[Task] Please take the records that follow and repeat exactly the lines starting with the line with "von Deutschlands" and going on through the line with "Cód.Postal: 11501-2060,Costa Rica".

[Records for processing]
——————
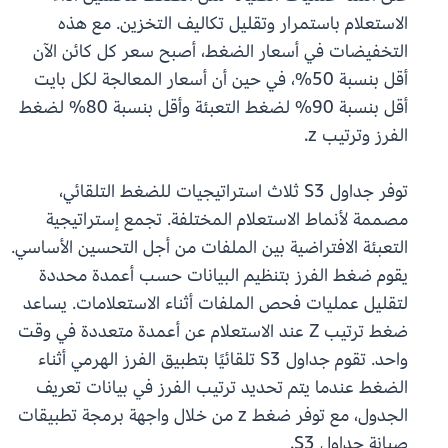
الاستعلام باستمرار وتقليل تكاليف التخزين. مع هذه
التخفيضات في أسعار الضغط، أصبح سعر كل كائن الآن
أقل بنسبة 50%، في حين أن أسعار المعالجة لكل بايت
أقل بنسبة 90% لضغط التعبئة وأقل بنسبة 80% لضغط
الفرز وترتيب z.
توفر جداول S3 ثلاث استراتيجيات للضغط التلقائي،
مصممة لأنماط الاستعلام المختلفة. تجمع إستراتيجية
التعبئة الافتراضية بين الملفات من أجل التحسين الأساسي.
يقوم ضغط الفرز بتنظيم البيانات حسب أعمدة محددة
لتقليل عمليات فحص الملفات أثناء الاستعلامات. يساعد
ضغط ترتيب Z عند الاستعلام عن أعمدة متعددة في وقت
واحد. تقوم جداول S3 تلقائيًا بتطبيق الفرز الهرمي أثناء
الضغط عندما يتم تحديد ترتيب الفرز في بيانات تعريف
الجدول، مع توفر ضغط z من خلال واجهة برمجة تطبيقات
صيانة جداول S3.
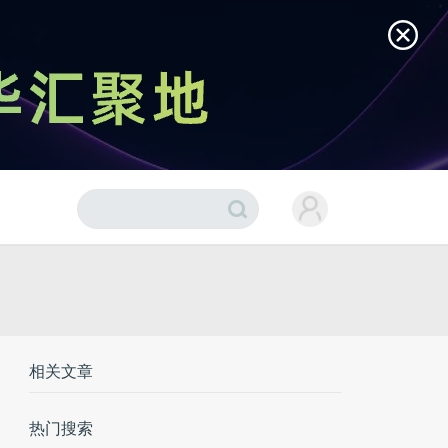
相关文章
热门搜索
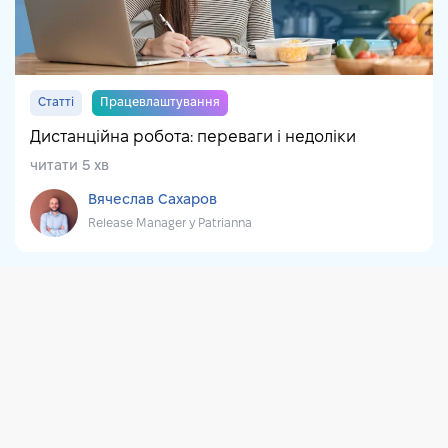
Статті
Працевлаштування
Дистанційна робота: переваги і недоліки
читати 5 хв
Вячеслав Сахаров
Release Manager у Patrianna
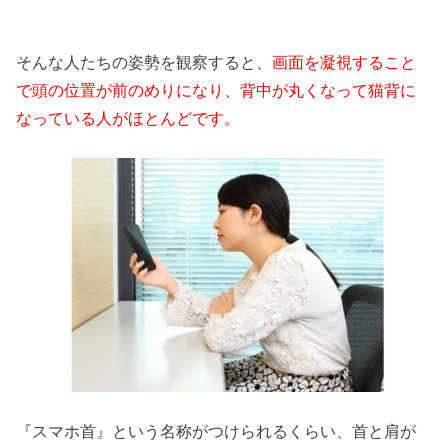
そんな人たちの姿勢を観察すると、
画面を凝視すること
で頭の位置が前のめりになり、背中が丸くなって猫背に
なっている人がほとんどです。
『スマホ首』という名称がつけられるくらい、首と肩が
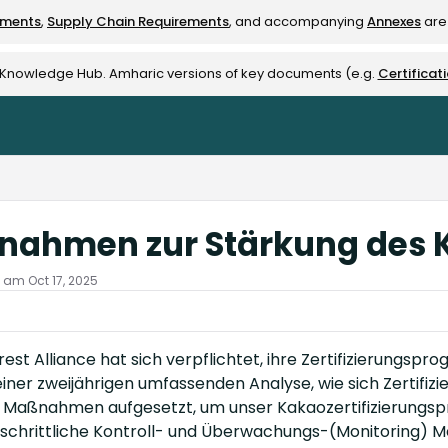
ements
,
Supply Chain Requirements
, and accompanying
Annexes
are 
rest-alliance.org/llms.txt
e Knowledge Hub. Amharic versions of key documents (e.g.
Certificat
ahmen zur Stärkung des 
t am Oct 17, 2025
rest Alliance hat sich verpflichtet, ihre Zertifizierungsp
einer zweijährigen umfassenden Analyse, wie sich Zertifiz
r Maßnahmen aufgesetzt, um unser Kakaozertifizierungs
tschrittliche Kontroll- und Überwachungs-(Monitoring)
——————
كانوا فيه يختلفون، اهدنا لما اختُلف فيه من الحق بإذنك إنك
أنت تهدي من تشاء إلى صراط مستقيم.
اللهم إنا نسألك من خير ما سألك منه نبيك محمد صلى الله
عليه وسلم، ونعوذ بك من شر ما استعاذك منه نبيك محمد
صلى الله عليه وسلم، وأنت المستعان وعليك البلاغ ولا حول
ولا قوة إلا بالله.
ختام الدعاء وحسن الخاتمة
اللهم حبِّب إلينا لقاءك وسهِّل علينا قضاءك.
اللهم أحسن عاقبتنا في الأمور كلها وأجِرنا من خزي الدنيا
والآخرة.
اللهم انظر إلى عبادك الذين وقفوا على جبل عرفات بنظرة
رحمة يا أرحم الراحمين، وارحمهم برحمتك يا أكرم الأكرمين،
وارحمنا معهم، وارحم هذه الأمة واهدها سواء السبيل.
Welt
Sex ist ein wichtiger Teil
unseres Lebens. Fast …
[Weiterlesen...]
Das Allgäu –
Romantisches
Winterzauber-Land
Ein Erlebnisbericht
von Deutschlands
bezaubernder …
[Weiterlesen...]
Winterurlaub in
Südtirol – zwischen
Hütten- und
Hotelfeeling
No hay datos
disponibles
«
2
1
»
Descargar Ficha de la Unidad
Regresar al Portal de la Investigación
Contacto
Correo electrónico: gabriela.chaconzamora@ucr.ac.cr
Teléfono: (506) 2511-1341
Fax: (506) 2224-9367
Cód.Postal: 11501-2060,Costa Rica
——————
[Exercise result]
von Deutschlands
bezaubernder …
[Weiterlesen...]
Winterurlaub in
Südtirol – zwischen
Hütten- und
Hotelfeeling
No hay datos
disponibles
«
2
1
»
Descargar Ficha de la Unidad
Regresar al Portal de la Investigación
Contacto
Correo electrónico: gabriela.chaconzamora@ucr.ac.cr
Teléfono: (506) 2511-1341
Fax: (506) 2224-9367
Cód.Postal: 11501-2060,Costa Rica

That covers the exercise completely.